What you return should match the data below exactly, with no pictures in it.

Data segment |
════

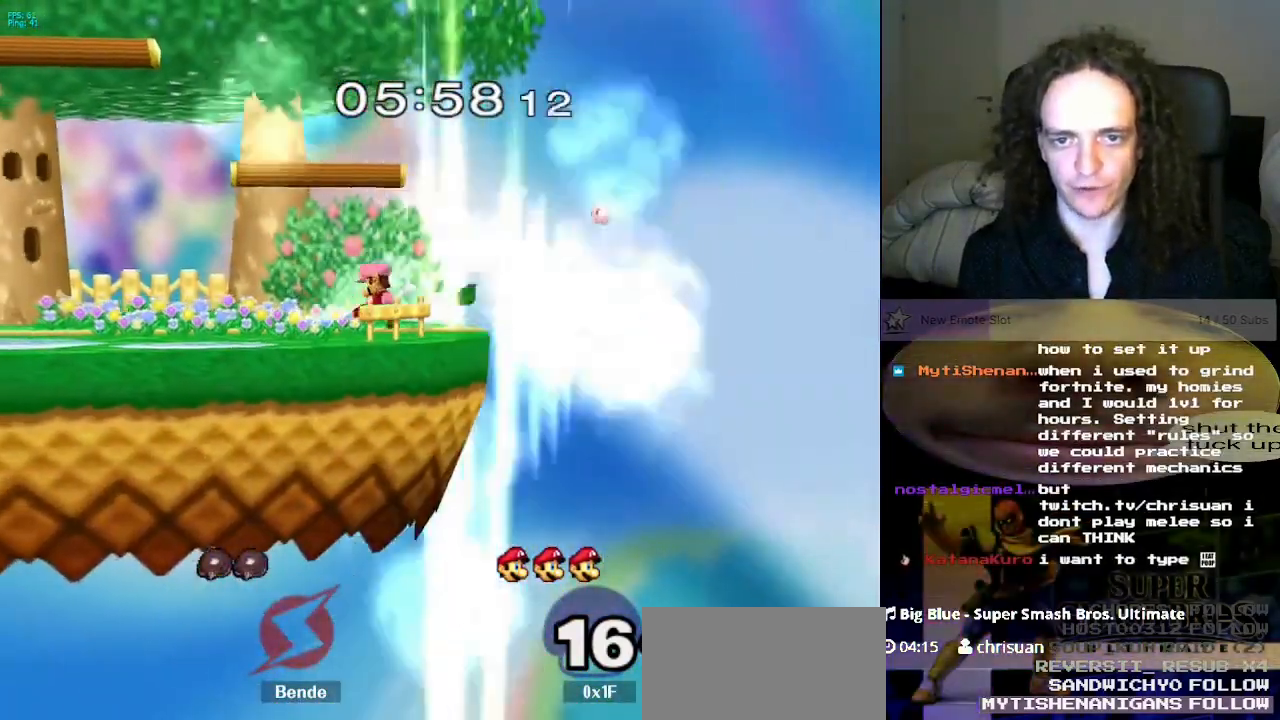
{"buttons": [], "left_stick": "down", "right_stick": "center", "events": [[116, "X", "down"], [166, "left_stick", "down-left"], [217, "R1", "down"], [350, "R1", "up"], [350, "X", "up"], [417, "left_stick", "center"], [467, "left_stick", "down"]]}
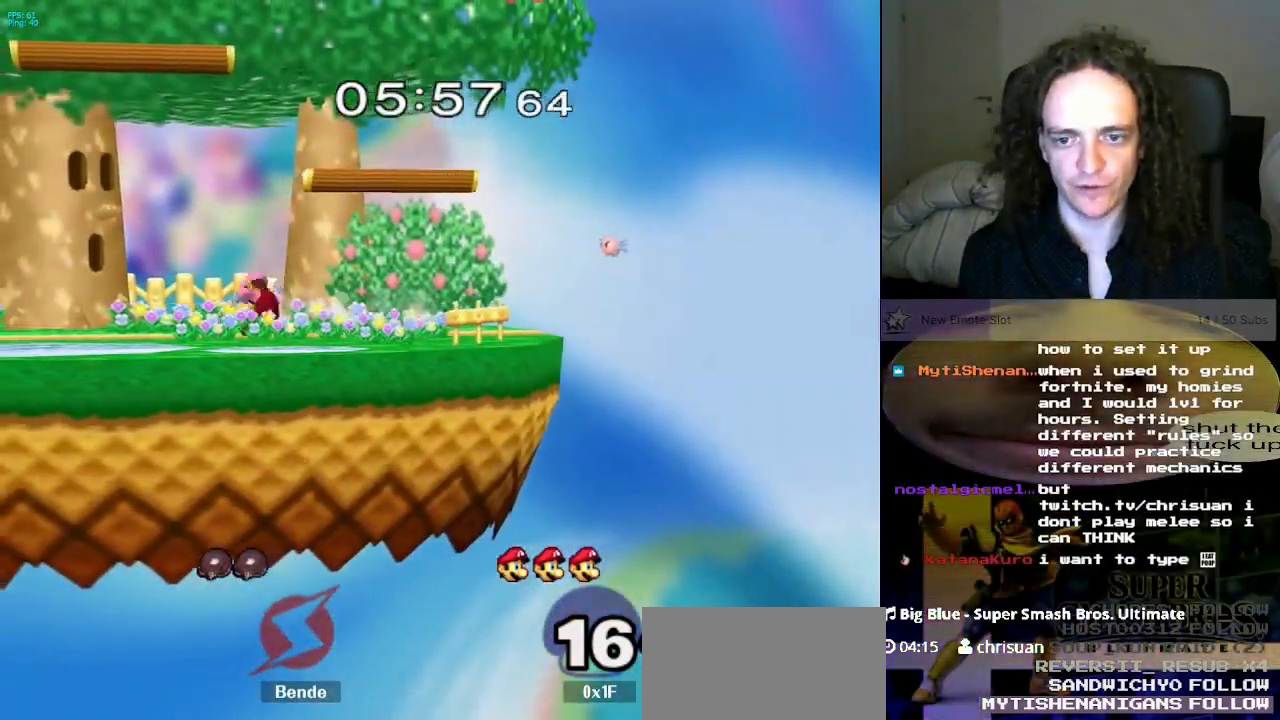
{"buttons": [], "left_stick": "left", "right_stick": "center", "events": [[184, "left_stick", "down-left"], [401, "left_stick", "left"]]}
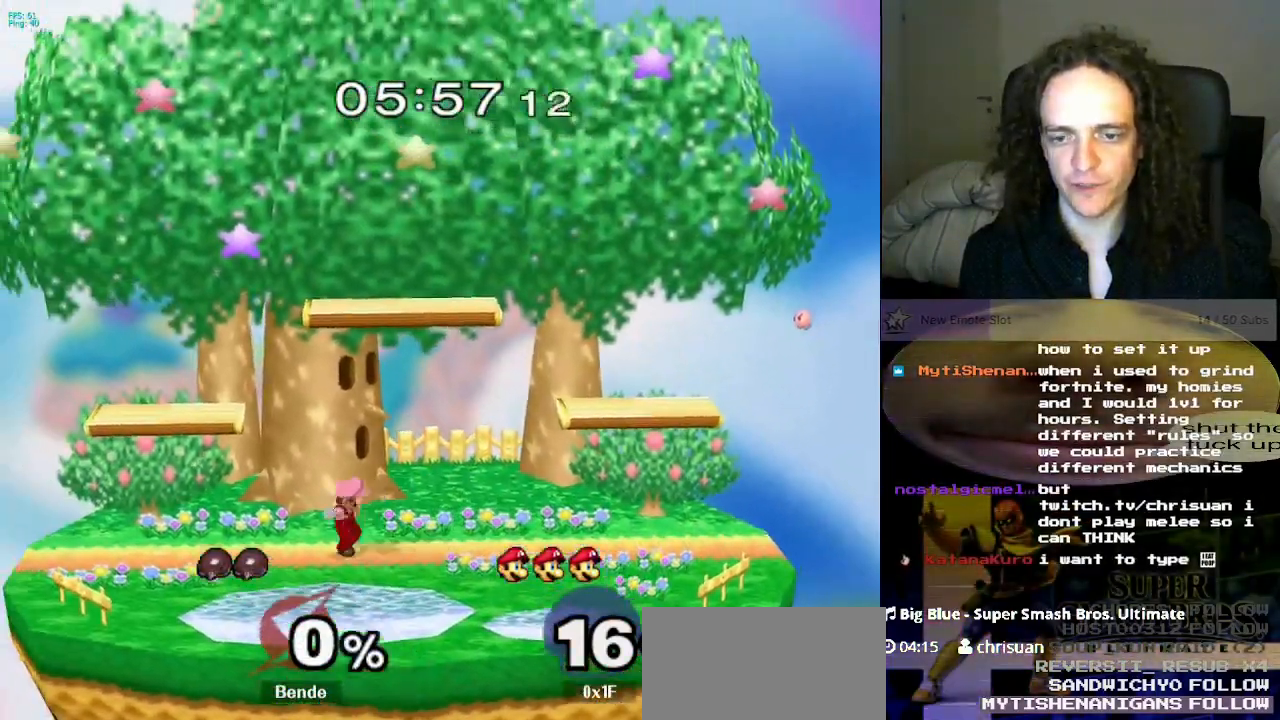
{"buttons": [], "left_stick": "left", "right_stick": "center", "events": [[66, "A", "down"], [133, "A", "up"]]}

════

Final answer |
{"buttons": [], "left_stick": "down", "right_stick": "center", "events": [[116, "X", "down"], [166, "left_stick", "down-left"], [217, "R1", "down"], [350, "R1", "up"], [350, "X", "up"], [417, "left_stick", "center"], [467, "left_stick", "down"]]}
{"buttons": [], "left_stick": "left", "right_stick": "center", "events": [[184, "left_stick", "down-left"], [401, "left_stick", "left"]]}
{"buttons": [], "left_stick": "left", "right_stick": "center", "events": [[66, "A", "down"], [133, "A", "up"]]}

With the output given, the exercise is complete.